9 odpowiedzi do “Test Huawei P50 Pro – jak wygląda życie bez Google’a?”

  1. Czyli byłby świetną alternatywą dla Samsunga, o ile miałby usługi Google. Szkoda.

    • Grzegorz „Krigor” Karaś 27 stycznia 2022 o 08:42

      Dalej jest – tyle że dla ludzi, którzy mają alergię na Google’a. Osobiście znam nawet takich dwóch i dla nich odcięcie od amerykańskiego ekosystemu to zaleta.

  2. Headbangerr1983 26 stycznia 2022 o 22:24

    Matko kochana, co on ma z tyłu O.o Jako były Huawei’owiec, obecnie z czystym sumieniem polecam Samsunga 😉

    • Grzegorz „Krigor” Karaś 27 stycznia 2022 o 08:42

      Tak źle nie jest. W porównaniu do Mi 11 Ultra powiedziałbym nawet, że wyspy aparatu są bardzo smukłe ;).

  3. To parę sprostowań. Google Maps można zainstalować nawet z poziomu wyszukiwarki Petal. Do Youtube można wykorzystywać nieoficjalną aplikację Vanced, która dodatkowo nie wyświetla reklam i pozwala odtwarzać w tle (mam ją nawet na moim telefonie z Googlem). A większość gier można uruchomić wewnątrz narzędzia Gspace dostępnego w AppGallery, które „udaje” telefon z usługami Google i pozwala zalogować się na konto Google Play i pobierać gry (i jedynie niestety w wersji darmowej wyświetla reklamy).
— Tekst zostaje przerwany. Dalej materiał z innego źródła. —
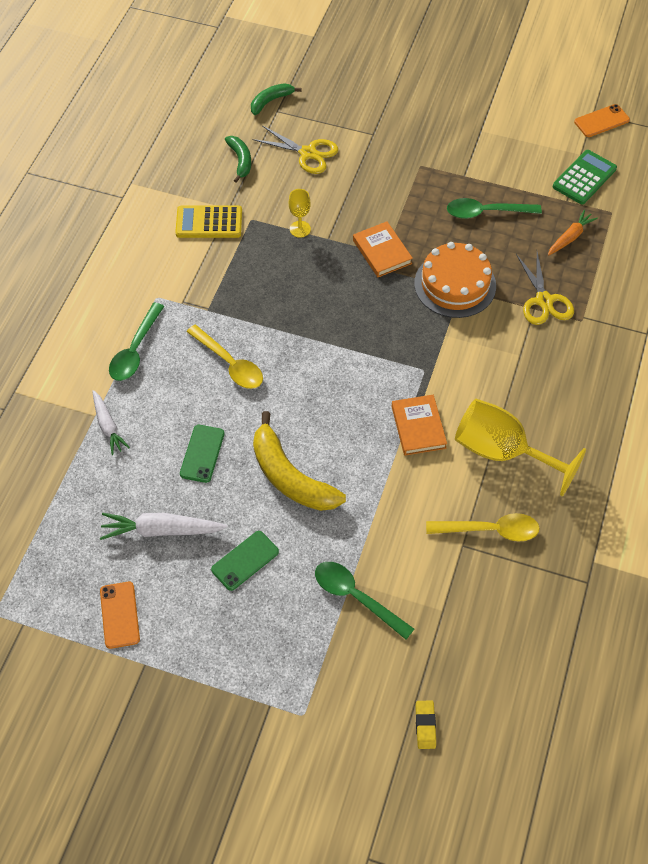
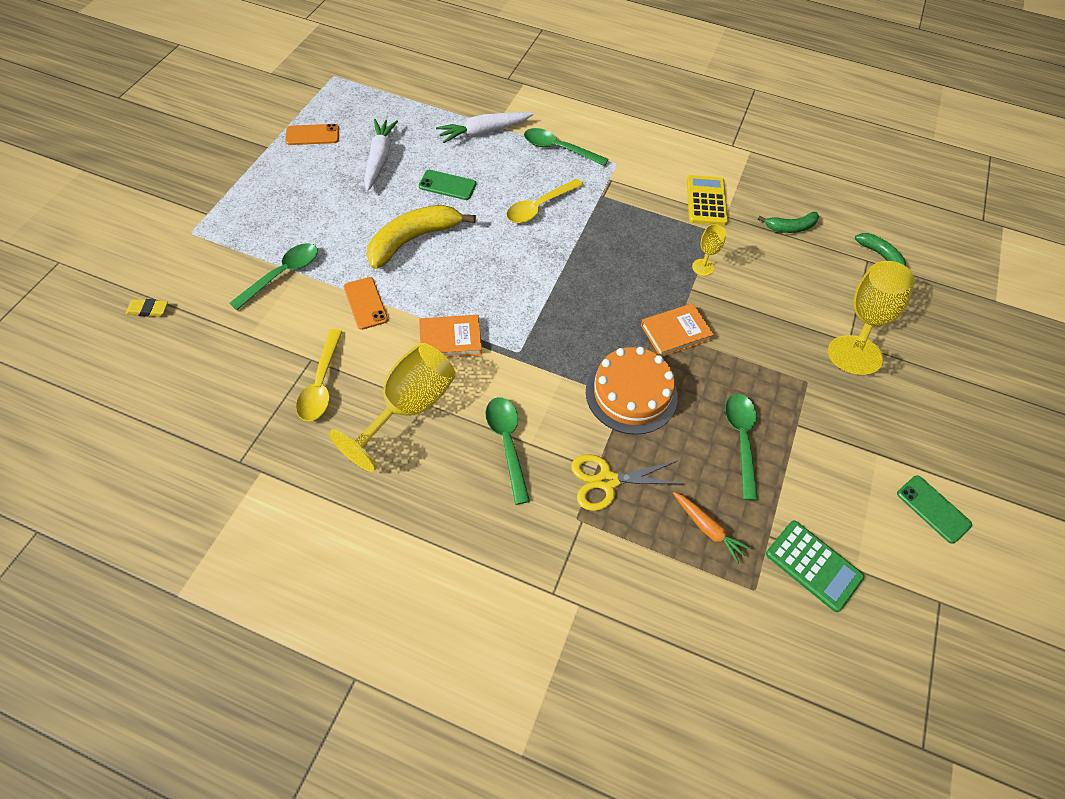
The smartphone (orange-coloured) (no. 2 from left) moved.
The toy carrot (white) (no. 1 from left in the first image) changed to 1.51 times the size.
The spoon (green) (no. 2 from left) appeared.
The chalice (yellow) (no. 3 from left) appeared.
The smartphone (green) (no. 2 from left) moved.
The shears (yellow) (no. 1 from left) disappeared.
    • Grzegorz „Krigor” Karaś 27 stycznia 2022 o 08:36

      Hej! U mnie plik z APK Pure się nie uruchamia, próbowałem. A dasz radę się zalogować? Logowanie działa mi w wersji www, a bez tego trudno mi używać Google Maps. Co do wymienionych narzędzi – nie znałem. Dzięki!

    • Logowanie nie działa w przypadku aplikacji, ale w wersji www zdaje się nie można nawigować – więc jedno uzupełnia drugie. Jeśli apk nie działa, możesz spróbować przegrać apkę phone clone’em.
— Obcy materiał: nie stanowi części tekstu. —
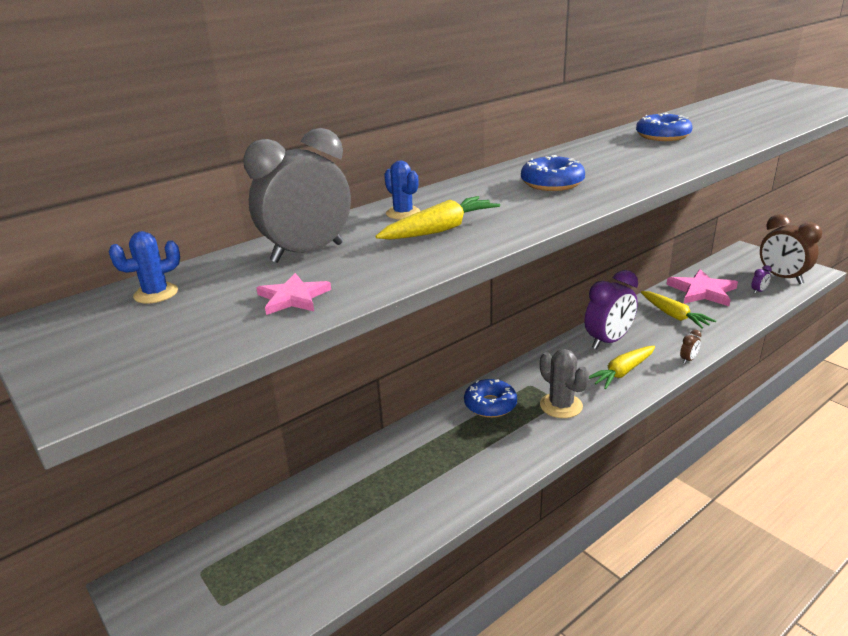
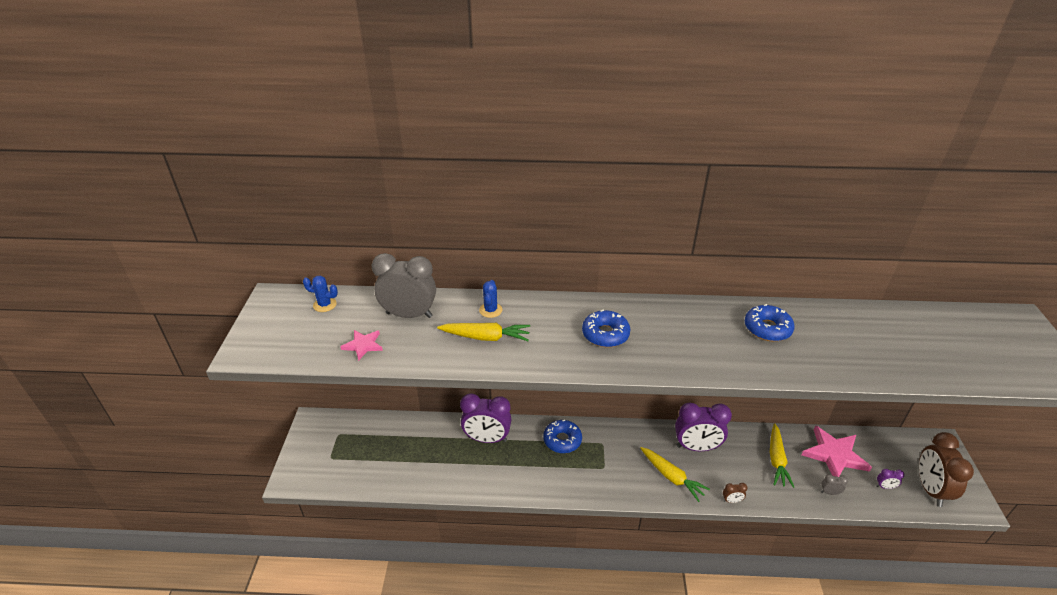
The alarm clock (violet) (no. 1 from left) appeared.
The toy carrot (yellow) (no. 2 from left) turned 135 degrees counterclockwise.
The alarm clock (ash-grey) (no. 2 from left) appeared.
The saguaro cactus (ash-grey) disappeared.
    • Grzegorz „Krigor” Karaś 27 stycznia 2022 o 09:22

      Zainstalowałem wspomniany przez Ciebie Gspace. Ciekawa opcja, choć tak na pierwszy strzał nie widzę opcji wyciągania skrótów na pulpit, a operowanie w oknie wirtualizacji jest chyba też na dłuższą metę mniej wygodne. No i jednak zapłaciłbym za pełniaka, bo z tego co widzę, apka nie ma litości i serwuje również długaśne reklamy po 15 sekund co najmniej. Po pierwszym logowaniu zniknęła mi aplikacja sklepu Google Play, nie mam pojęcia czemu. No nic, powalczę wieczorem z tym, bo potencjał jakiś ewidentnie jest.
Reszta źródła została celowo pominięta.